(Thanks Holger for quick response)
I know that apache comma separates the values for X-Forwarded-For and I
thought haproxy behaves the same.
We do not want to delete X-Forwarded-Forand then add
X-Forwarded-For because the developers want to look at the proxy chain.
Having said that I am still not be able to understand the scenario
mentioned in the clause below to what we are seeing.

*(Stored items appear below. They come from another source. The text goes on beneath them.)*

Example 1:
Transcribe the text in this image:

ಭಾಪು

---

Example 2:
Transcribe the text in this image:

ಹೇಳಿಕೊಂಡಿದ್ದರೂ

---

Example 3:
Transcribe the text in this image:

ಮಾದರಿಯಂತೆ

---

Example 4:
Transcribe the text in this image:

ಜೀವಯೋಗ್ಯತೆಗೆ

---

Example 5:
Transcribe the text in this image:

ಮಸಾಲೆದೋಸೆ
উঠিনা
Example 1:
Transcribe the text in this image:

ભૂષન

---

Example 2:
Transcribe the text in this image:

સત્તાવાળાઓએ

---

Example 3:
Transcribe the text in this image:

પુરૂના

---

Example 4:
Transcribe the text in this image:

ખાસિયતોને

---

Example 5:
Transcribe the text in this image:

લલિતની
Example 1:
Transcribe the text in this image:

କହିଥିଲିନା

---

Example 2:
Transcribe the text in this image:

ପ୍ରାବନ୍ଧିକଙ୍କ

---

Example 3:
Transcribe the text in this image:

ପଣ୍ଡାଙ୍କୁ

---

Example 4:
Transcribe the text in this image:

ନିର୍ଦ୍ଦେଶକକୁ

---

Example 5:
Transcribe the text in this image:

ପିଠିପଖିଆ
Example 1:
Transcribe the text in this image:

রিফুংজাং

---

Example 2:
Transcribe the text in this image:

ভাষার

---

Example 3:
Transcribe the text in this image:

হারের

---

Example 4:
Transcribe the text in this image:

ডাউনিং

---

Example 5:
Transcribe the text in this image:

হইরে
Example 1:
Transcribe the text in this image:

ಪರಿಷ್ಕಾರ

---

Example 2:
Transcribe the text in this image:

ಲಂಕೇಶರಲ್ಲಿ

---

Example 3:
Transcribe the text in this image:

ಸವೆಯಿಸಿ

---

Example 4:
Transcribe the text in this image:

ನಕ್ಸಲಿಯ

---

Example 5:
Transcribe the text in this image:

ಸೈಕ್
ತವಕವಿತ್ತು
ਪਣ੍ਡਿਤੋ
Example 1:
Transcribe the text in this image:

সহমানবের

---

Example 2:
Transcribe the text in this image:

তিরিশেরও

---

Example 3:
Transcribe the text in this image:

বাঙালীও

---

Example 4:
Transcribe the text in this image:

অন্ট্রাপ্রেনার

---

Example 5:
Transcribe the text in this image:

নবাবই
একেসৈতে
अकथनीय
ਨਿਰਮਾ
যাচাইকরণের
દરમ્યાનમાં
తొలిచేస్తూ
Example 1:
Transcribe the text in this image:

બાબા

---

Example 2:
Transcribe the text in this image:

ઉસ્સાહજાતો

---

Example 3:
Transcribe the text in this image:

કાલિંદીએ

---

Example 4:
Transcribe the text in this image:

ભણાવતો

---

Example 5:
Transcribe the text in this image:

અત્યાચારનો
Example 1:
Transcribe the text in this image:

Multiple message-header fields with the same field-name MAY be
present in a message if and only if the entire field-value for
that header field is defined as a comma-separated list [i.e.,
#(values)]
Our scenario is client app adds say X-Forwarded-For:10.10.10.10 and then
haproxy also adds another header X-Forwarded-For:192.168.1.1
so at the backend we can see
X-Forwarded-For:10.10.10.10
X-Forwarded-For:192.168.1.1
Does this match the clause mentioned?
Just trying to make sure I understood it right :)
-Habeeb
On Wed, Feb 1, 2012 at 10:22 PM, Holger Just hapr...@meine-er.de wrote:
Hey,
On 2012-02-01 17:41, habeeb rahman wrote:
When there is X-Forwarded-For added by the client(I used chrome rest
client) I can see haproxy is sending two X-Forwarded-For to the backend
instead of appending the values.
One is client sent and the other one is the one haproxy created newly.To
make sure I took capture and I see the duplicate one.
Is this is bug or am I missing something?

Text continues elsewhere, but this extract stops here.